Among them, the company intends to grant 6,758,800 shares to 236 incentive recipients for the first time at a price of 9.26 yuan per share, accounting for 84.49% of the total number of restricted shares to be granted in the incentive plan, and another 1,241,200 shares are reserved, with a total of 8 million restricted shares to be granted.

In terms of performance appraisal, Shengxiang Biotech has set up performance appraisal indicators at the company level and at the individual level. Among them, at the company level, taking the four fiscal years from 2024 to 2027 as the performance appraisal period, the proportions of the four vesting periods corresponding to the first grant of restricted shares are 12.5%, 27.5%, 30% and 30% respectively.

The "first share of the anti-epidemic" is no longer in the limelight, and Shengxiang Bio's net profit in 2023 will fall by eighty

(Photo / Shengxiang Biological Announcement)

In the first vesting period, the performance assessment target of Shengxiang Biotech is to deduct non-net profit of not less than 200 million yuan in 2024.

In the first quarter of 2024, Shengxiang Bio's revenue was 390 million yuan, a year-on-year increase of 100%. The net profit after deducting non-profits was 74.33 million yuan, a year-on-year increase of 1978%.

From the current point of view, in the first quarter of 2024, Shengxiang Biotechnology ushered in a "good start". The net profit after deducting non-profits in the first quarter accounted for 38% of the annual target assessment value.
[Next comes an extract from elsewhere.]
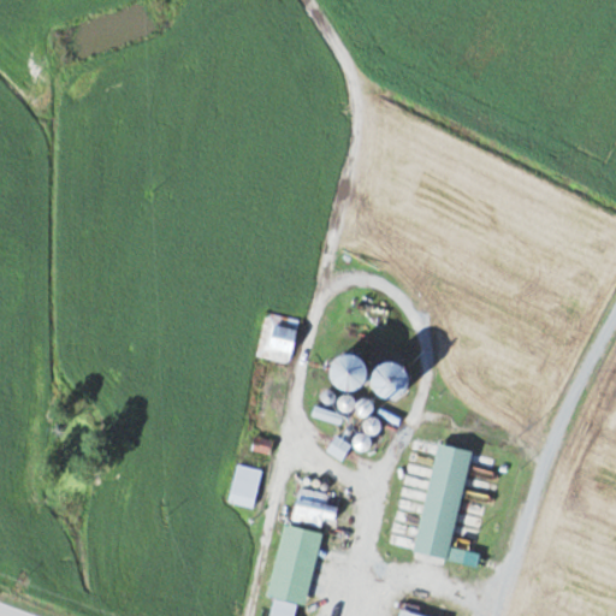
[(258,357),(290,363),(298,320),(267,314),(258,357)]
However, Shengxiang Biology is still facing a lot of pressure, and it will take time to witness whether the management can complete the annual performance appraisal target.

For Shengxiang Biology at this stage, how to face the dilemma of a cliff-like decline in performance after the disappearance of the epidemic dividend and find a new performance growth point is still the most difficult task at present.

*The title image in the article comes from: Camera.com, based on VRF protocol.